> _Document text_:
Eighth Pentecost

Proper 12 Year A
July 26, 2020
Romans 8: 26-27

May the words of my mouth and the sighs of our hearts be acceptable in your sight, O Lord, my strength and my Redeemer. Amen.

Every time I begin a sermon – the process for which begins on Monday morning when I read the next Sunday’s scripture lessons and continues all the way up to the time I step into this pulpit on Sunday morning - I pray. And praying, of course, for an ordained priest is to be expected. In fact just before my ordination to the priesthood, Bishop Beckwith told me that prayer was the most important part of my job – and that, as a priest, he said, I would be a “professional pray-er.”

Well, there are professional athletes. Professional politicians. Professional lawyers, bankers, engineers, professional musicians, dancers, teachers, and lobbyists. But being a professional pray-er seems a bit odd – don’t you think? I mean, when I think of prayer that way, I think more of a nun or a monk. Definitely not someone like me.

So I went looking for some examples. What I found surprised me. First, I looked up Frederick Beuchner. I love his writing. But he described prayer as that “odd silence you fall into when something very beautiful is happening, or something very good or very bad is happening.” Strange to think of prayer as an “Odd Silence.” He described prayer as “The ah-h-h-h!” that sometimes floats up from the crowd on during the 4th of July fireworks. He describes prayer as “a stammer of pain at somebody else's pain. The stammer of joy at somebody else's joy. Or whatever words or sounds you use for sighing over your own life.” Odd silence, Stammering and sighing doesn’t sound very professional to me.

> _Provided data_:
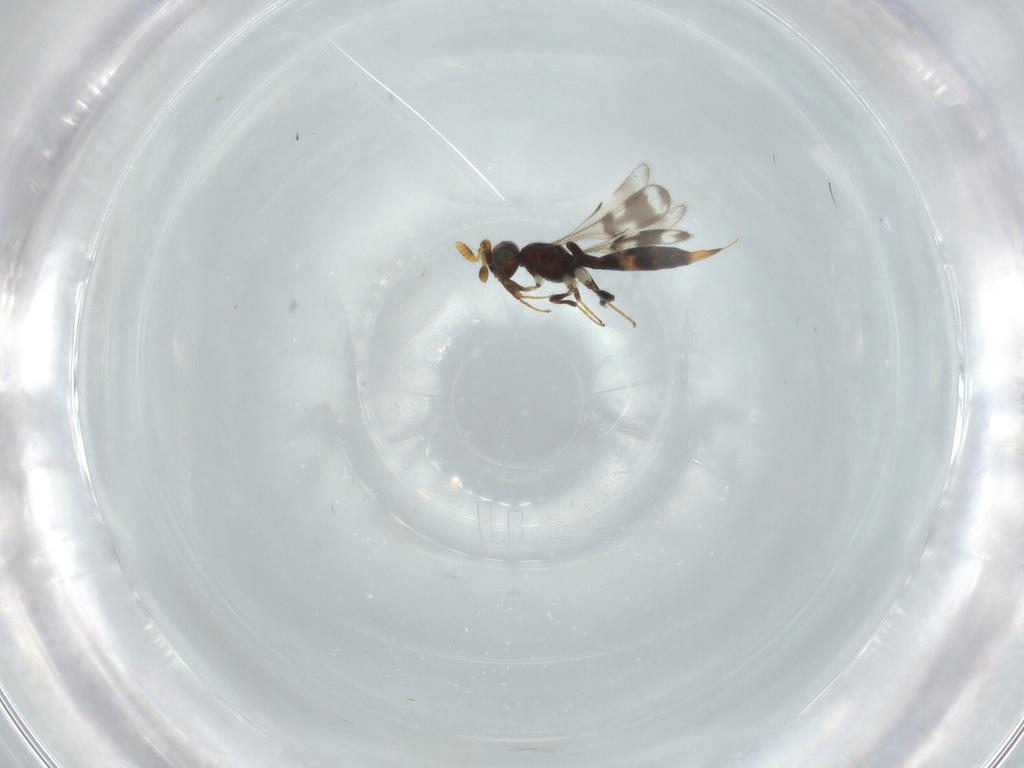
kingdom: Animalia
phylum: Arthropoda
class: Insecta
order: Hymenoptera
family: Scelionidae
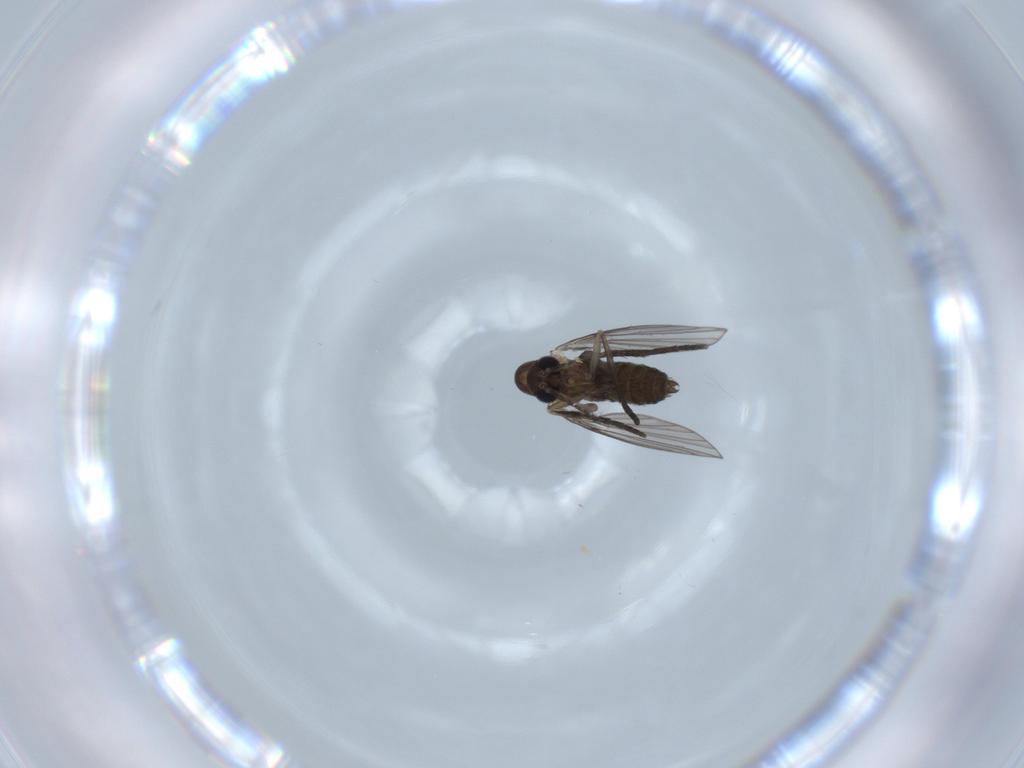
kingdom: Animalia
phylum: Arthropoda
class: Insecta
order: Diptera
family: Psychodidae
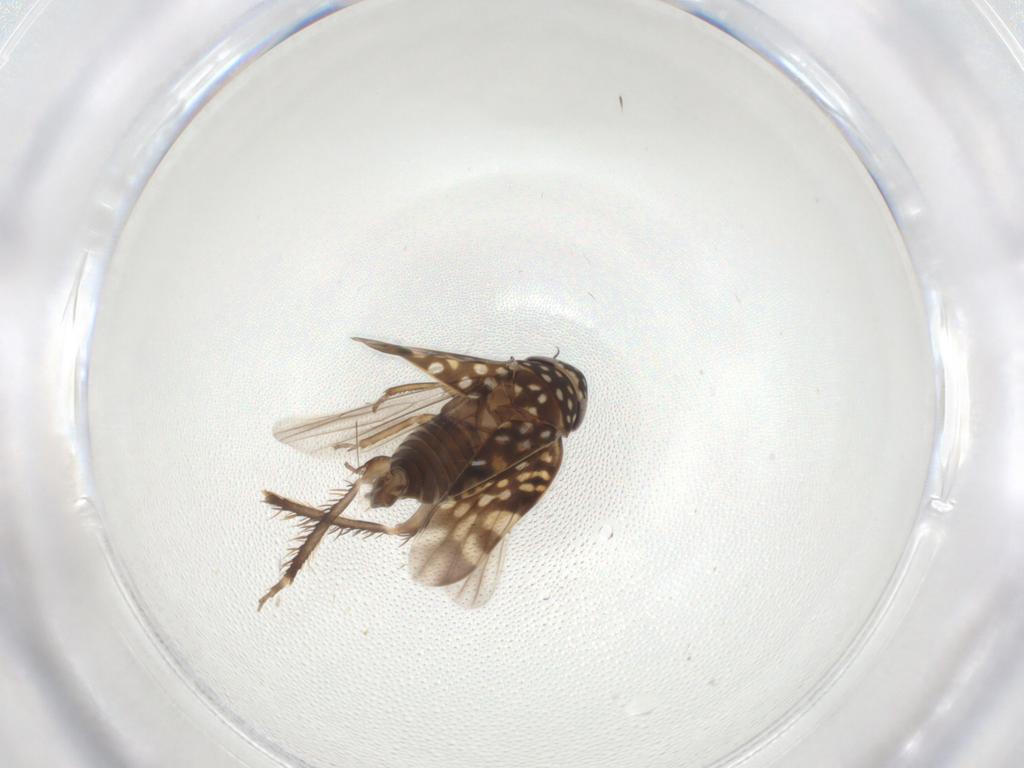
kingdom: Animalia
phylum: Arthropoda
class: Insecta
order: Hemiptera
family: Cicadellidae
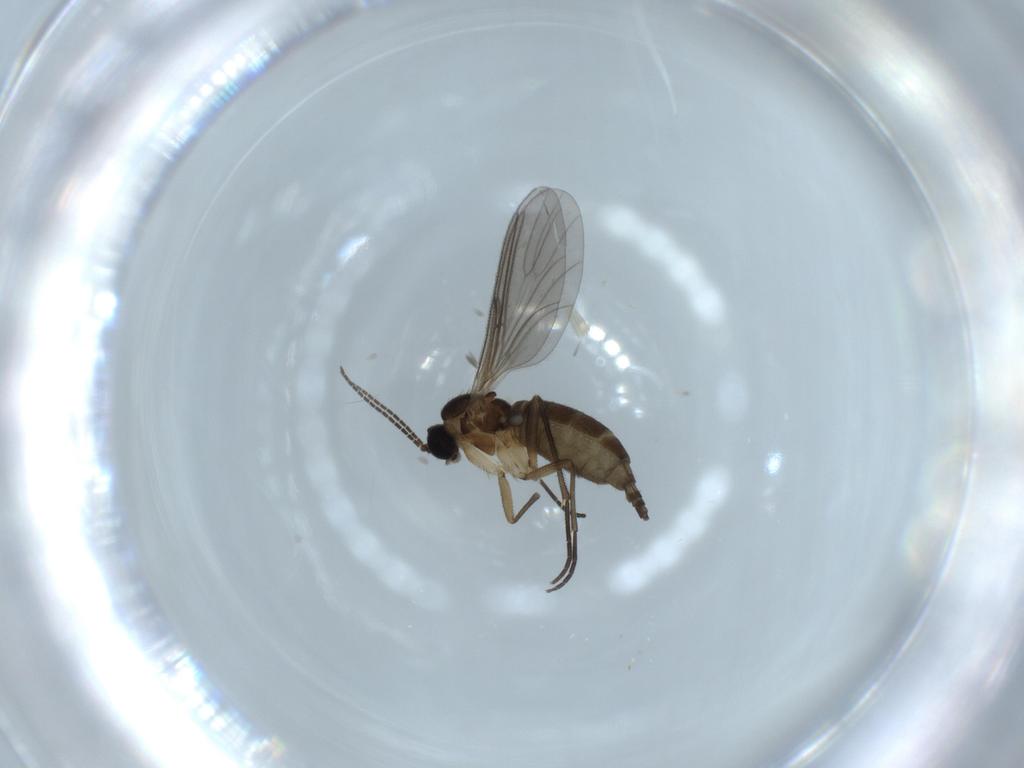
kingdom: Animalia
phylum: Arthropoda
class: Insecta
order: Diptera
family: Sciaridae
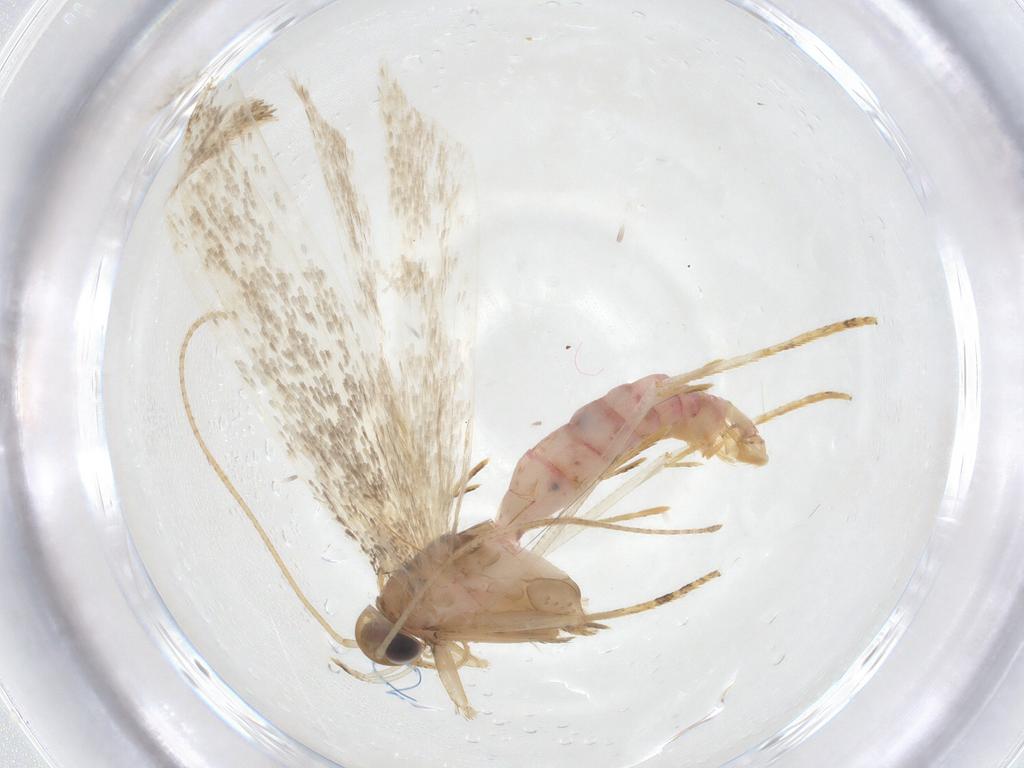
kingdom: Animalia
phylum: Arthropoda
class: Insecta
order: Lepidoptera
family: Crambidae
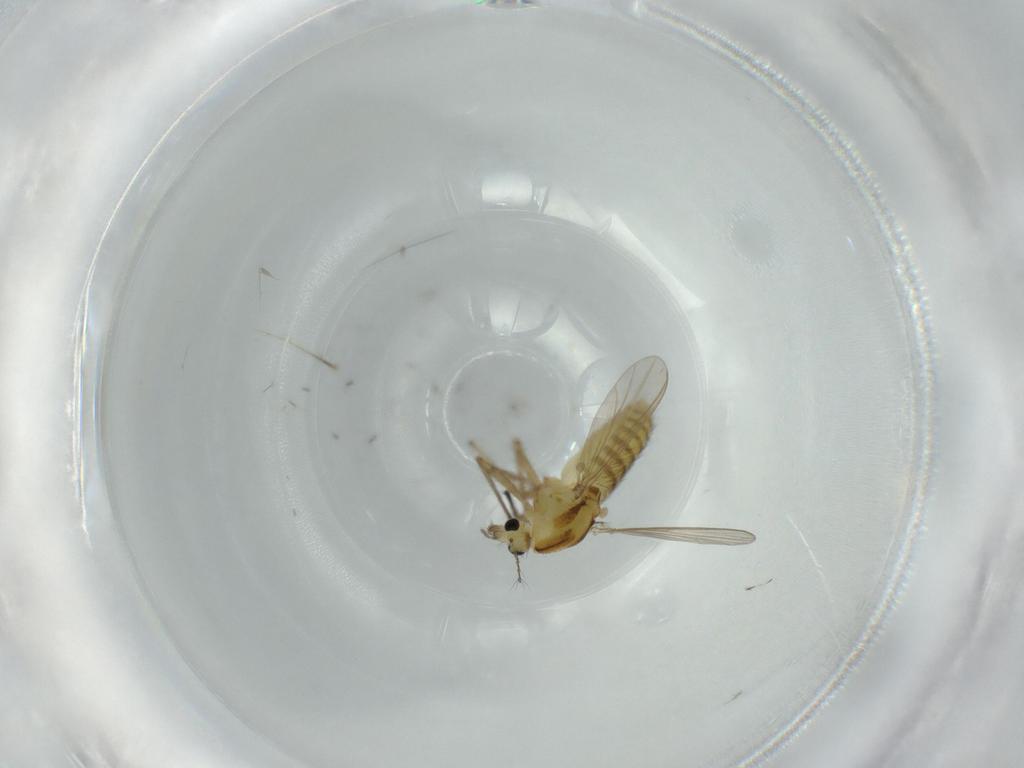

> _What this exercise asks_:
(a) In the sermon above, what did Bishop Beckwith say would be the most important part of the job of a priest?
(b) Condense the sermon's paragraph that opens "So I went looking for some examples" into a shorter version that keeps its main facts.

> _Answers in order_:
(a) Prayer.

(b) Searching for examples, the speaker was surprised by what turned up, beginning with Frederick Beuchner, a writer the speaker loves. Beuchner described prayer as an "odd silence" that falls when something very beautiful, good, or bad is happening. He also called it the "ah-h-h-h!" that rises from a crowd during 4th of July fireworks, a stammer of pain or joy at someone else's pain or joy, and whatever sounds a person uses for sighing over their own life. To the speaker, silence, stammering, and sighing hardly sound professional.